0

I was trying to convert JDBC ResultSet to Spark RDD and was looking for an efficient way to do that using parallelism feature of Spark.

Below is what i have implemented as per this https://stackoverflow.com/a/32073423/6064131

val rs:ResultSet = stmt .getResultSet
val colCount = rs.getMetaData.getColumnCount

def getRowFromResultSet(resultSet: ResultSet): String ={
  var i:Int = 1
  var rowStr=""
  while(i<=colCount){
    rowStr=rowStr+resultSet.getString(i)+delim
    i+=1
  }
  rowStr
}

val resultSetList = Iterator.continually((rs.next(), rs)).takeWhile(_._1).map(r => {
  getRowFromResultSet(r._2) // (ResultSet) => (spark.sql.Row)
}).toList

val x = sc.parallelize(resultSetList)

Now the main issue is it is taking more time and i understand all dataset is pulled through one needle eye.But is there any better way to achieve this?

Some might be wondering why i am not using inbuilt feature sqlContext.read.format to achieve this, the reason is Spark wraps a "SELECT * FROM ( )" around the query which is creating issue with complex queries.
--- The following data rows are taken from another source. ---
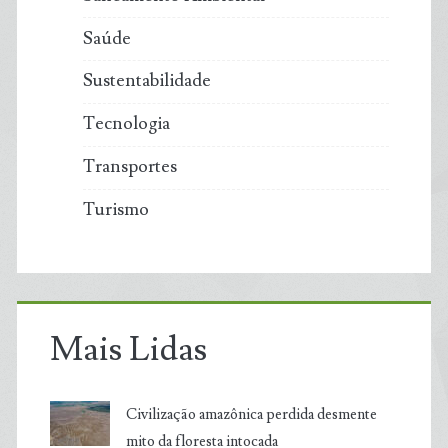
Saúde
Sustentabilidade
Tecnologia
Transportes
Turismo
Mais Lidas
Civilização amazônica perdida desmente
mito da floresta intocada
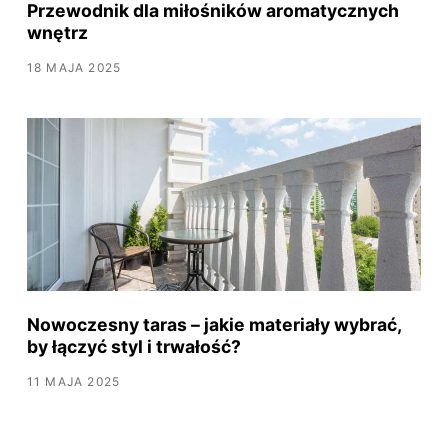
Przewodnik dla miłośników aromatycznych
wnętrz
18 MAJA 2025
Nowoczesny taras – jakie materiały wybrać,
by łączyć styl i trwałość?
11 MAJA 2025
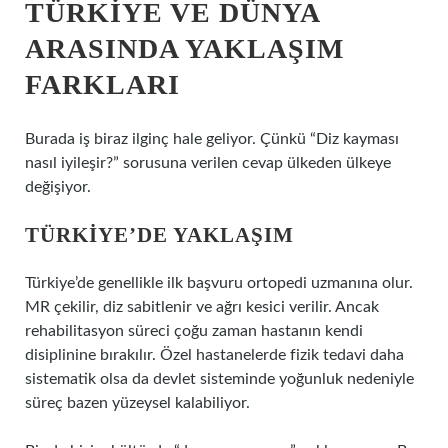
TÜRKIYE VE DÜNYA
ARASINDA YAKLAŞIM
FARKLARI
Burada iş biraz ilginç hale geliyor. Çünkü “Diz kayması
nasıl iyileşir?” sorusuna verilen cevap ülkeden ülkeye
değişiyor.
TÜRKIYE’DE YAKLAŞIM
Türkiye’de genellikle ilk başvuru ortopedi uzmanına olur.
MR çekilir, diz sabitlenir ve ağrı kesici verilir. Ancak
rehabilitasyon süreci çoğu zaman hastanın kendi
disiplinine bırakılır. Özel hastanelerde fizik tedavi daha
sistematik olsa da devlet sisteminde yoğunluk nedeniyle
süreç bazen yüzeysel kalabiliyor.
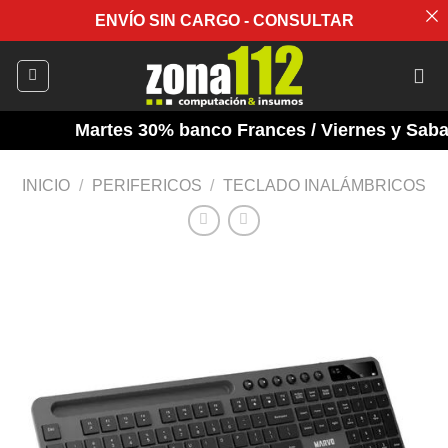
ENVÍO SIN CARGO - CONSULTAR
Saltar
al
contenido
Martes 30% banco Frances / Viernes y Sabado
INICIO
/
PERIFERICOS
/
TECLADO INALÁMBRICOS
Please refer the link for details Issue with WITH clause with Cloudera JDBC Driver for Impala - Returning column name instead of actual Data

Arghya Saha
  • 227
  • 1
  • 4
  • 17

1 Answers1

0

But is there any better way to achieve this?

I wouldn't reinvent the wheel. If you still experience the same issue with a recent Spark version (1.6 is pretty old) and JDBC driver (my guess it is the one to blame) just CREATE VIEW and use it for queries.

Also don't forget to file a bug report.

Alper t. Turker
  • 34,230
  • 9
  • 83
  • 115